Ase ja Osa Ky
- Industry: Arms industry
- Headquarters: Lohja, Finland
- Key people: Hannu Uronen, Tapio Uronen
- Website: asejaosa.fi

= Uronen Precision =

Finnish firearms manufacturer

Uronen Precision (UP), full name Ase ja Osa Ky, is a Finnish firearms manufacturer based in Lohja, Finland. They primarily are known for their high performance competition AR-15 clones called UR-15.

Uronen Precision was founded by Hannu Uronen. Hannu Uronen, known for his success as a competitive shooter in both trap and practical disciplines, drew significant influence from his time spent in the United States, where he refined his expertise in practical and action shooting. Upon returning to Finland from the US, he began applying his experience toward gunsmithing, building on the family’s background in firearm craftsmanship.

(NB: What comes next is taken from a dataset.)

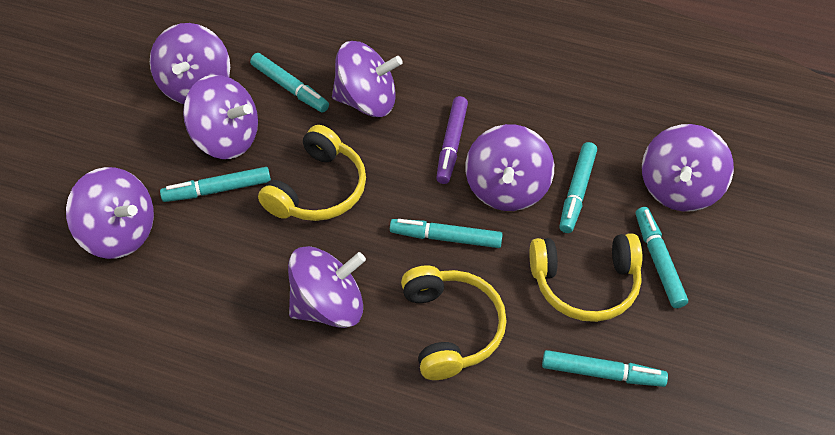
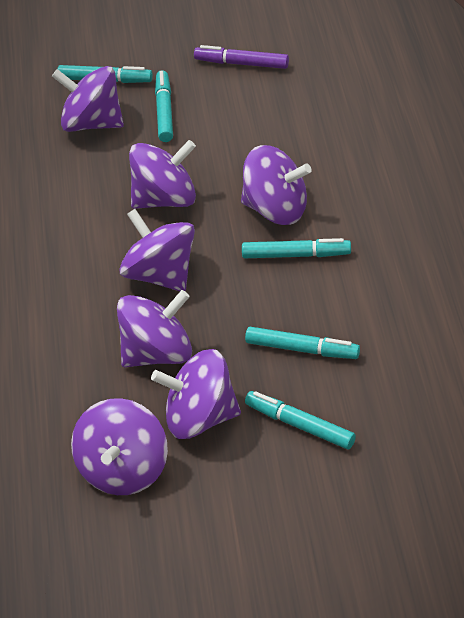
turquoise marker: [160,167,271,202] [250,53,329,113] [390,219,503,248] [542,350,668,387] [559,142,597,233] [636,207,688,308] = 6 -> [58,65,153,83] [155,70,173,142] [242,238,351,258] [245,327,360,359] [245,391,356,449] = 5
yellow headphones: [258,125,366,221] [401,265,507,380] [530,233,642,322] = 3 -> none = 0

The Uronen Precision brand was formally launched in 2004, initially focusing on competition rifle components and custom work. By approximately 2007, the company had begun manufacturing complete AR-15 style rifles, developing the UR-15 series, which quickly gained a reputation among Finnish sport shooters for their accuracy and customization options. The company utilized in-house production for key components, including receivers, muzzle devices, and gas blocks, while incorporating high-grade match barrels and proprietary trigger mechanisms into their rifles.